GeeTest Business Rules Engine allows merchants to define custom anti-fraud logic based on their own business scenarios.
For example, businesses can create rules such as:
- Block a device that submits more than three different cards within ten minutes
- Trigger verification if multiple accounts use the same device
- Flag high-value purchases made from a newly registered account
- Reject transactions originating from a proxy, VPN, or high-risk region
- Increase risk when the same shipping address is used across multiple unrelated accounts
Because the rules are fully configurable, merchants can adapt quickly as fraud tactics change.

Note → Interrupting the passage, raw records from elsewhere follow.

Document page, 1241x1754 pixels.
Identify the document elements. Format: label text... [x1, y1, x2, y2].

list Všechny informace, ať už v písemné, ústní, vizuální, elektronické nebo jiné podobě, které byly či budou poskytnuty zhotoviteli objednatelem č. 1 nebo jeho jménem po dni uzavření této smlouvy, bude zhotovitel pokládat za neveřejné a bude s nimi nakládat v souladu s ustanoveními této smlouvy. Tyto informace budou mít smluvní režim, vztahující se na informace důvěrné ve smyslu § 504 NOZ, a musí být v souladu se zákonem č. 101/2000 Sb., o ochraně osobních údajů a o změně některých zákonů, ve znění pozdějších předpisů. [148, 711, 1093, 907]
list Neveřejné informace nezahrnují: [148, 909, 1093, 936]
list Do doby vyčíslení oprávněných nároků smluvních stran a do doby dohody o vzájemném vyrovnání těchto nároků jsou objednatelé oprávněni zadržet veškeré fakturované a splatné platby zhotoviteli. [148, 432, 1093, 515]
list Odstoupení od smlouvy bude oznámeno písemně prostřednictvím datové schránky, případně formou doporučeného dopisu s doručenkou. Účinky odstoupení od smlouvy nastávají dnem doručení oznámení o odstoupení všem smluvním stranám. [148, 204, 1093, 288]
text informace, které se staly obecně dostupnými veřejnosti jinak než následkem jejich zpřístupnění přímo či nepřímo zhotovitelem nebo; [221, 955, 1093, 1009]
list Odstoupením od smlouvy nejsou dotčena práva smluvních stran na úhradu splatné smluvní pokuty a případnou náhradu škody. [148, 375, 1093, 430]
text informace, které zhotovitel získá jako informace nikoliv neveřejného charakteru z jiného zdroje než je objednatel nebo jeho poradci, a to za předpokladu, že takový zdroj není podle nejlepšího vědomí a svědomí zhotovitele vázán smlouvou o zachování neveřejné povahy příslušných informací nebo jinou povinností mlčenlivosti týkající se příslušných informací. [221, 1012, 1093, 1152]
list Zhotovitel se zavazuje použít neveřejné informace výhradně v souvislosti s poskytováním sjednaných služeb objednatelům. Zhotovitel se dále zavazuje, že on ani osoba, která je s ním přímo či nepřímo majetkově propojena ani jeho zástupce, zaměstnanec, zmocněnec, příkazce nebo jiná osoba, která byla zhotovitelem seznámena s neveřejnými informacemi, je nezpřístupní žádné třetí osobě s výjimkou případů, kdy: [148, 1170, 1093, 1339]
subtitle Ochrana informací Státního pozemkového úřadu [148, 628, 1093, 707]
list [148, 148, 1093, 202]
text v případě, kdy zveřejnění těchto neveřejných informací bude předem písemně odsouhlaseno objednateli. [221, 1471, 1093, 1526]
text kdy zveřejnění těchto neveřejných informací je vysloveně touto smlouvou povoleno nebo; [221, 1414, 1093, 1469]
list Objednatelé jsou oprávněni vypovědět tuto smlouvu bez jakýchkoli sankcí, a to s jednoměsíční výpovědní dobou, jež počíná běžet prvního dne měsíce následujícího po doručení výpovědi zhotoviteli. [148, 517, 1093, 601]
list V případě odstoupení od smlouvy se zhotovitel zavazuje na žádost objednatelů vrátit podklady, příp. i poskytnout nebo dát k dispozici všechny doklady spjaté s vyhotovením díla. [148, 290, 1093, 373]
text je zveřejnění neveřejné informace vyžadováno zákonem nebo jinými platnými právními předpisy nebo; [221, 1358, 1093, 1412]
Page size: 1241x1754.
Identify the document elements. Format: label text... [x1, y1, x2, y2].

This is especially important for industries with elevated CNP fraud risk, including:
- E-commerce
- Online gaming
- Digital subscriptions
- Travel and ticketing
- Financial services
By combining business rules with device fingerprinting and behavioral analysis, GeeTest helps organizations uncover hidden relationships between accounts, devices, and transactions that would otherwise go unnoticed.
Conclusion
Ultimately, Card Not Present fraud is not caused by a single vulnerability. It is the result of multiple weaknesses across the digital payment journey: stolen card data, automated card testing, fake accounts, device spoofing, and inadequate risk controls. As attackers become faster and more sophisticated, businesses that rely on a single layer of protection will struggle to keep up.
The key to reducing CNP fraud is to build a layered defense strategy that can identify suspicious behavior, recognize repeat attackers, and respond dynamically in real time. Merchants, banks, and payment platforms all play a role, but the most effective protection comes from combining behavioral analysis, device intelligence, and business-specific risk rules into one coordinated system.
CNP fraud may continue to evolve, but organizations that can see the full picture behind every transaction will be far better positioned to stop fraud before it leads to financial loss, chargebacks, and damaged customer trust.